### Work instruction
Scan the listing below for the word "engedélyezése" and copy every line that has it.

Data for this task: Begin

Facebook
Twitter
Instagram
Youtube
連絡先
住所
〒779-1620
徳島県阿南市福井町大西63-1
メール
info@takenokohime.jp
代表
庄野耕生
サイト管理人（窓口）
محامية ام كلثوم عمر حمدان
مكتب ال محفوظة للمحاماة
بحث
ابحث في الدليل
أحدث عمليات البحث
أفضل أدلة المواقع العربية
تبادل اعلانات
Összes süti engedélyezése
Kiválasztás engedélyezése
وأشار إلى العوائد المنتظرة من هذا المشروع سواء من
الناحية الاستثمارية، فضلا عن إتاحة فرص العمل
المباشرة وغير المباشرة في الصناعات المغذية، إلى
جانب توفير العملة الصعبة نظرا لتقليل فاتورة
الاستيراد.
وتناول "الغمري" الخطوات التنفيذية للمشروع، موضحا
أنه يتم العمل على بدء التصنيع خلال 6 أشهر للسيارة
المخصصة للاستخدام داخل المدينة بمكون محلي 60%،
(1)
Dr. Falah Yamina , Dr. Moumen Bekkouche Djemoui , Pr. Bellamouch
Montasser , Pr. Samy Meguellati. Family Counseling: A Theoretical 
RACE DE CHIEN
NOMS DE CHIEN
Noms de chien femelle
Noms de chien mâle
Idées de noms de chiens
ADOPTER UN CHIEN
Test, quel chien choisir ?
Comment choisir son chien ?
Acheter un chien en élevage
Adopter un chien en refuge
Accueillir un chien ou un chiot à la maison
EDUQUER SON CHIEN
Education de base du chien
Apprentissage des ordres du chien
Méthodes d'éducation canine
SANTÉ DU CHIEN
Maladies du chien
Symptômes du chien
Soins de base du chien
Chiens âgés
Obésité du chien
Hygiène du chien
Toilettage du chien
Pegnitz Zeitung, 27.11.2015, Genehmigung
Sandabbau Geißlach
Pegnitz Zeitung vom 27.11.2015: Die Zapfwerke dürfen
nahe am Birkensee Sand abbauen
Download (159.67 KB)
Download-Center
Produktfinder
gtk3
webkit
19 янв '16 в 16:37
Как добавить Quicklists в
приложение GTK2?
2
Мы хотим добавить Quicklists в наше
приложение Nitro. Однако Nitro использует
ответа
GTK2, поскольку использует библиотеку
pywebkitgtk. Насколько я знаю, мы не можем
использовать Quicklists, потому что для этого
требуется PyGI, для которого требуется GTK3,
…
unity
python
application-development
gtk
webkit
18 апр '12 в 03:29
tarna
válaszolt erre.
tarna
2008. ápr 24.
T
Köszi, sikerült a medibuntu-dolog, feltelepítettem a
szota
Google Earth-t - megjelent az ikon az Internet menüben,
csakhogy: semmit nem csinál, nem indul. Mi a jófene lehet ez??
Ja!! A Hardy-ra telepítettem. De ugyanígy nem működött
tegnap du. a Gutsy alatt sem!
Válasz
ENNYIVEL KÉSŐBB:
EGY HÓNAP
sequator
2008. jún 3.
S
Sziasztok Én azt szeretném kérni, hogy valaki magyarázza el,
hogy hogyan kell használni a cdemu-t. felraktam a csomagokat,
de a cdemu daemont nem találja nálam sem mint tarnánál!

Data for this task: End

### Response to this task
Összes süti engedélyezése
Kiválasztás engedélyezése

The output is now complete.